Oh boy. I promise you that EQ has been a focus her whole life. It's like me asking why your 50th percentile math student isn't getting 99th percentile scores?!? Don't you practice math with them? Kids have different strengths and weaknesses. Developmentally they arrive at different skills at different times. She's a kid who was walking at 8.5 months, climping the big slide at the playground and going down independently at 10 months and going on 2+ mile bike rides at 3 yo. She was reading chapter books at 4 yo. But the social stuff is a bit behind. It always has been. She eventually gets there, but when she gets to it. Kids come as they come and you can't force them to be who you want them to be.

She went to a very well respected preschool for the two years before kindergarten. That's how kids typically learn classroom skills. She had some skills, but was not ready for the pace of kindergarten day. She really just needed more free playtime, more playground time, and less desk time--just like the schedule she had in pre-K, which shouldn't be super surprising as she was still 4 yo for the beginning of kindergarten.

She's not very far outside of norms, but she is the very youngest in her grade. So when she's around all older kids she seems especially young. She would be totally average behavior and maturity wise for the class below.

Social maturity is a real thing. That's all I'm saying.


I can just tell what kind of mom you are by what you posted. Not many people talk like that … walked at 8.5 months.. I can’t even remember when my kids first walked let alone the 2 week mark. You sound really competitive about this stuff. I bet she struggles socially because you do and you’re not modeling the right behavior that makes her a likable kid. It’s not normal to have that many behavioral issues. Both of my children and myself were youngest in the grade and had zero issues. You bring up the percentiles for math. I’ll give an example. My son was in 30 percentile all through K and I started working with him 10 min a day with an online program and he’s in the 95 now in 1st based on testing first semester. So yes I absolutely believe you can supplement especially early elementary and that’s often what you see with testing, kids who receive supplemental help from a parent or had a really strong teacher.

Yeah, I think you're missing the impact of asymmetrical development. It stands out when kids do things very out of order--that's why I remember. Beginning as a baby she had some big gaps (language and frustration tolerance) and things that were off the charts ahead all at the same time. Those gaps eventually narrowed, but she came a certain way.

She had no actual behavioral issues by the second half of kindergarten and hasn't gotten in trouble since. But she also found holding it together in kindergarten to be extremely emotionally exhausting, and really struggled with expectations. It also doesn't mean that she doesn't struggle socially now and is often frustrated and sad, especially when kids gang up or she doesn't get the joke. She gets along best with kids a year younger and all her friends are on the youngest side in her class.

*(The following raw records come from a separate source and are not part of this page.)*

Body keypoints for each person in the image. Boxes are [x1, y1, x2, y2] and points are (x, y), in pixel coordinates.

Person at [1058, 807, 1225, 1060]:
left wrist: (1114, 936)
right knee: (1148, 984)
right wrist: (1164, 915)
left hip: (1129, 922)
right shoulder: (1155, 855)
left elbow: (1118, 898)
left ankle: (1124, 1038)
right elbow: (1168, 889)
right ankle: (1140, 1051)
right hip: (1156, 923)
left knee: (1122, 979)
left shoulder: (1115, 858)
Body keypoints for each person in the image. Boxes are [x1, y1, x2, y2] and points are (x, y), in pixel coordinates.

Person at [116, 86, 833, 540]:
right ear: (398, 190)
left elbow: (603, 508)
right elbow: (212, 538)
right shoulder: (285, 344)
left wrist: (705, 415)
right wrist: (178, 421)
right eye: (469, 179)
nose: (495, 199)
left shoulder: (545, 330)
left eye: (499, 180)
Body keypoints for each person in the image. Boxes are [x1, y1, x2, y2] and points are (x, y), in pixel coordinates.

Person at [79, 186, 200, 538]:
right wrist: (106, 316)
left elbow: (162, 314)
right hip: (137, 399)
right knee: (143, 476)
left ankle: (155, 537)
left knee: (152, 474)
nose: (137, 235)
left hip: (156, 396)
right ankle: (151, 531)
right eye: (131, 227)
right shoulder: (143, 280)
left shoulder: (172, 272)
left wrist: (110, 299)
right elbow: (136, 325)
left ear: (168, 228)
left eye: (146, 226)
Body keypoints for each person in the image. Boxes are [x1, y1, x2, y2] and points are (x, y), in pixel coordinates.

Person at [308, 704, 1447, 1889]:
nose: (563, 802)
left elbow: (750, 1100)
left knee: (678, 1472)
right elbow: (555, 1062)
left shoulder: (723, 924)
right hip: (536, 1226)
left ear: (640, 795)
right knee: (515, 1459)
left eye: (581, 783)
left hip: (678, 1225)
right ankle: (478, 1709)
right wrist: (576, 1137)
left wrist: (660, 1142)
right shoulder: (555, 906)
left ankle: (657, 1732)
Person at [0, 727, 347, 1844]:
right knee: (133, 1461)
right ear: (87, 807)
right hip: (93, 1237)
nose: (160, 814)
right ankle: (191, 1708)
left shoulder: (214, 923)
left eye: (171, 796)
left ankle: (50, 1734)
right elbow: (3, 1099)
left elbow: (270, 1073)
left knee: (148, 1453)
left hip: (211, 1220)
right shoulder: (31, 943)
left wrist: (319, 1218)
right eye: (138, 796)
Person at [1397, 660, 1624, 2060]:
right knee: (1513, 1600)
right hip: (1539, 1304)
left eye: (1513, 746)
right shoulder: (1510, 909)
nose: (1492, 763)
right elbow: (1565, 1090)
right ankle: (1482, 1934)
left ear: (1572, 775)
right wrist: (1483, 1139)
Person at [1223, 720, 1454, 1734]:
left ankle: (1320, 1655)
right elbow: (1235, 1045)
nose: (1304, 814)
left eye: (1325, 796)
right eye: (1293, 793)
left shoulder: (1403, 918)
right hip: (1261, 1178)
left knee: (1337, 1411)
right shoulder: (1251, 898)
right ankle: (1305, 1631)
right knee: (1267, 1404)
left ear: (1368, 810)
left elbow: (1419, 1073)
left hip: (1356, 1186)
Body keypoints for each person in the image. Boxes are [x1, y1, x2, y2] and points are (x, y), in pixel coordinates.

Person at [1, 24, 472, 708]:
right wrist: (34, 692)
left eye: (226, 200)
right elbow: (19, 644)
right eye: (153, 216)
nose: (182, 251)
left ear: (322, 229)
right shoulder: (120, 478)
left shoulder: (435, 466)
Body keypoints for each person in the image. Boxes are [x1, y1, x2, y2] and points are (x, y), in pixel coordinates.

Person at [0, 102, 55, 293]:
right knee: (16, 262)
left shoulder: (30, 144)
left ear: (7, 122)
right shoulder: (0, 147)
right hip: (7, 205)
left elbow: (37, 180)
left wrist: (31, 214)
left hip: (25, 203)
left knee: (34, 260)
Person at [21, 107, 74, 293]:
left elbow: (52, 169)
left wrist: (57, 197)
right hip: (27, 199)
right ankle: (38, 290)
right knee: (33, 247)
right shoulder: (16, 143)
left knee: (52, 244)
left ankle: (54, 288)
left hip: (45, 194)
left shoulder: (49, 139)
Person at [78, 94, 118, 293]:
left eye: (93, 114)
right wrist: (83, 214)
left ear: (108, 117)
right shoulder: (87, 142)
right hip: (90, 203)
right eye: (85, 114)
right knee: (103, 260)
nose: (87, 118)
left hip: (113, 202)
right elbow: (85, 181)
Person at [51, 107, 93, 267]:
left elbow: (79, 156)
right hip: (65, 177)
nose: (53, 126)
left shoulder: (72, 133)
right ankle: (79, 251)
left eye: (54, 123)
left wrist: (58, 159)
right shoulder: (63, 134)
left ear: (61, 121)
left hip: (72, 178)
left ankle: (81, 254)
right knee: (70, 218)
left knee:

I mean, if age and maturity don't matter, why don't all the Sept and October birthday parents just push their kids ahead? Surely they'll be just fine if they just practice EQ and study more, right? They don't because maturity matters. And it's not something you can just teach or force any more so than you could have taught or forced your 9 mo to walk.


Look I'm not going to diagnose a stranger online, but I really hope you have gotten a neuropsych evaluation by now.

-pediatric mental health professional
Anonymous
Gifted dummy?
Anonymous
OP, you cannnot ask about “gifted” programs here. The claws come out and you get a bunch of jealous competitive women who threatened that your kid might be smarter than theirs. And no two subjects create more drama than gifted+redshirting thrown into one.